Valgono più della manovra finanziaria di uno Stato gli investimenti annunciati dal gruppo Volkswagen per la mobilità elettrica e le nuove tecnologie, due ambiti su cui il costruttore tedesco ha deciso di spendere quasi 44 miliardi di euro nei prossimi cinque anni. È quanto emerso dall'ultima riunione del consiglio di supervisione del gruppo Volkswagen in cui era presente anche il numero uno Herbert Diess, che ha delineato in maniera precisa come il gruppo si muoverà da qui al prossimo futuro per restare competitivo, far aumentare i ricavi e non perdere la leadership delle vendite.

Giù le spese, su la produttività

I 44 miliardi serviranno inoltre per finanziare la guida autonoma, la digitalizzazione, i nuovi servizi di mobilità e la trasformazione di alcuni stabilimenti, che passeranno dalle auto “normali” ai modelli a batterie. Con questa manovra il gruppo Volkswagen punta a ridurre le spese del 6% e ad aumentare la produttività del 30%. In che modo? Ad esempio costruendo auto di marchi diversi nello stesso impianto: a partire dal 2023 la Volkswagen Passat lascerà la fabbrica tedesca di Emden per arrivare in quella ceca di Kvasiny, dove oggi si realizzano le Skoda Superb e Kodiaq (basate sulla stessa meccanica della Passat).
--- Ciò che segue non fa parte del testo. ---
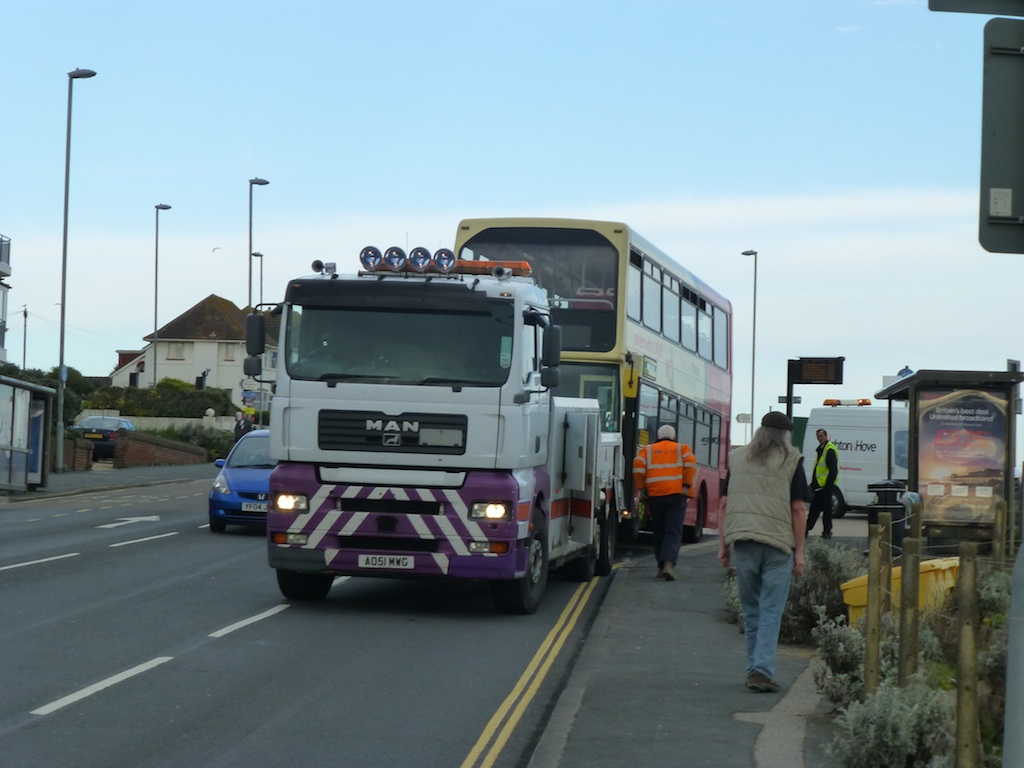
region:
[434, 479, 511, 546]
light on a truck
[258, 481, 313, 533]
light on a truck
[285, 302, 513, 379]
window on a truck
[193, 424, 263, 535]
car on a street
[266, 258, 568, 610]
truck on a street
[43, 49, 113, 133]
light on a pole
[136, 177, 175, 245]
light on a pole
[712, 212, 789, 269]
light on a pole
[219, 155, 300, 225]
light on a pole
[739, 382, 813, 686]
a person walking on a sidewalk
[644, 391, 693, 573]
a person walking on a sidewalk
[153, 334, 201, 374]
a window on a building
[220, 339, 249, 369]
a window on a building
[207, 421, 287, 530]
a car on a street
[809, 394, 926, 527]
a car on a street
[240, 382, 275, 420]
a window on a building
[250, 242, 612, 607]
white tractor of truck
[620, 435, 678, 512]
man has orange jacket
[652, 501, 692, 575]
man has blue pants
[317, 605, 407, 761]
road is dark grey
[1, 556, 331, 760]
white lines on road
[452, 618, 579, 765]
yellow lines on shoulder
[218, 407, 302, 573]
blue car behind truck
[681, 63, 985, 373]
blue and white sky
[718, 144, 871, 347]
white clouds are faint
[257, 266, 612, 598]
A truck cab on a road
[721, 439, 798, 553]
A beige vest on a man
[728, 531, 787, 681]
Blue jeans on a man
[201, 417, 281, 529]
A small blue car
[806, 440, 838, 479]
A yellow vest on a man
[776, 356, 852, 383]
A sign on a pole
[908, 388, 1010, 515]
A sign on a bus shelter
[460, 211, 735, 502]
A bus being towed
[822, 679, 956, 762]
A plant near a road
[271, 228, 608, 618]
large white and purple truck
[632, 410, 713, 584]
man wearing orange safety vest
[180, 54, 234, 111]
white clouds in blue sky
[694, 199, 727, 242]
white clouds in blue sky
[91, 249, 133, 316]
white clouds in blue sky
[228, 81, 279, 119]
white clouds in blue sky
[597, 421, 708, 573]
Man in orange jacket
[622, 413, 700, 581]
Man in blue pants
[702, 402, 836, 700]
Man wearing black cap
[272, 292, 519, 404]
A window on a vehicle.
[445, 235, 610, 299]
A window on a vehicle.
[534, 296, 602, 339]
A window on a vehicle.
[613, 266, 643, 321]
A window on a vehicle.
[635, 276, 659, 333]
A window on a vehicle.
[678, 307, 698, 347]
A window on a vehicle.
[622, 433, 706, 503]
orange colored safety vest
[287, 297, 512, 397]
windshield on a truck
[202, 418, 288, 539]
blue car on a road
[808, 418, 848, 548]
man with a yellow safety vest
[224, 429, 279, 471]
windshield on a blue car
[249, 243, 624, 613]
truck towing a bus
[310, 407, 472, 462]
grill on a bus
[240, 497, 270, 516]
license plate on a car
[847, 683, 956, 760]
A shrub in the ground.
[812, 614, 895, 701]
A shrub in the ground.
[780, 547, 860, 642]
A shrub in the ground.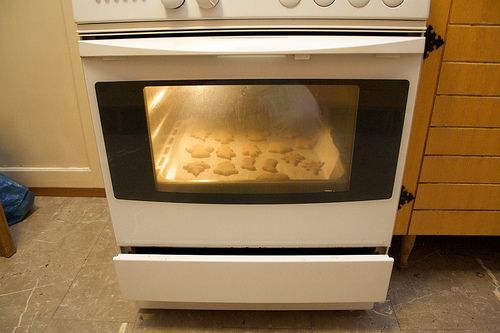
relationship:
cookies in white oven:
[178, 117, 328, 182] [65, 32, 429, 247]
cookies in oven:
[178, 117, 328, 182] [94, 72, 410, 210]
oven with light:
[94, 72, 410, 210] [170, 81, 241, 101]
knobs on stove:
[199, 0, 219, 14] [61, 1, 441, 304]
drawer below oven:
[111, 246, 395, 311] [94, 72, 410, 210]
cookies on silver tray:
[178, 117, 328, 182] [156, 130, 187, 189]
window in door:
[77, 26, 427, 132] [75, 28, 442, 61]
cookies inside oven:
[178, 117, 328, 182] [94, 72, 410, 210]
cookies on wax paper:
[178, 117, 328, 182] [321, 138, 343, 171]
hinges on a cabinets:
[399, 23, 467, 216] [393, 6, 497, 243]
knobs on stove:
[159, 1, 409, 18] [61, 1, 441, 304]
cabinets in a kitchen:
[393, 6, 497, 243] [1, 0, 496, 331]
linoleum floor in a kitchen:
[1, 193, 500, 330] [1, 0, 496, 331]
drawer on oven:
[111, 246, 395, 311] [94, 72, 410, 210]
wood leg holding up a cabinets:
[397, 231, 420, 269] [393, 6, 497, 243]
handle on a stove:
[77, 35, 428, 55] [61, 1, 441, 304]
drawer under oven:
[111, 246, 395, 311] [94, 72, 410, 210]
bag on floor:
[0, 165, 39, 219] [31, 192, 114, 322]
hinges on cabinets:
[399, 23, 467, 216] [393, 6, 497, 243]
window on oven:
[77, 26, 427, 132] [94, 72, 410, 210]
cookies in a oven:
[178, 117, 328, 182] [94, 72, 410, 210]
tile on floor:
[32, 193, 112, 330] [31, 192, 114, 322]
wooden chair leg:
[4, 227, 6, 229] [1, 208, 17, 259]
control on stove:
[159, 1, 409, 18] [61, 1, 441, 304]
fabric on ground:
[11, 193, 21, 206] [3, 255, 107, 330]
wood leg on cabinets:
[397, 231, 420, 269] [393, 6, 497, 243]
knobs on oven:
[199, 0, 219, 14] [94, 72, 410, 210]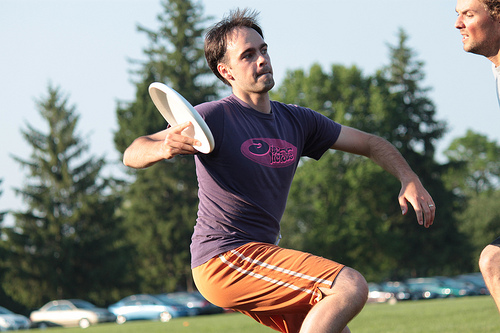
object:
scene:
[1, 0, 500, 333]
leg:
[205, 240, 381, 333]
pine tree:
[112, 0, 218, 292]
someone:
[454, 0, 498, 320]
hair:
[196, 5, 264, 87]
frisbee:
[145, 80, 222, 158]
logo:
[224, 122, 312, 187]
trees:
[371, 22, 456, 279]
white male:
[123, 7, 437, 331]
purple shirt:
[148, 96, 341, 270]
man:
[116, 7, 441, 331]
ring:
[427, 201, 437, 208]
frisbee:
[131, 77, 218, 164]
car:
[0, 267, 496, 333]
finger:
[425, 197, 437, 223]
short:
[187, 239, 347, 331]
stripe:
[205, 245, 331, 296]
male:
[127, 8, 440, 333]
La ID costerà come una Golf diesel

Nel corso della riunione è emerso inoltre che la Volkswagen elettrica a cinque porte attesa nel 2019 costerà quanto la Golf diesel, quindi circa 23.000 euro, un prezzo considerato dalla casa per tutte le tasche e inferiore rispetto al listino della Nissan Leaf che invece parte da circa 35.000 euro. Il prezzo è più basso anche alla Renault Zoe, che dovrebbe avere dimensioni più contenute e un abitacolo meno spazioso rispetto alla Volkswagen. Questo modello (ispirato al prototipo I.D.) verrà costruito a Zwickau, che insieme alle fabbriche di Emden e Hannover sarà riservato ai modelli ad elettroni.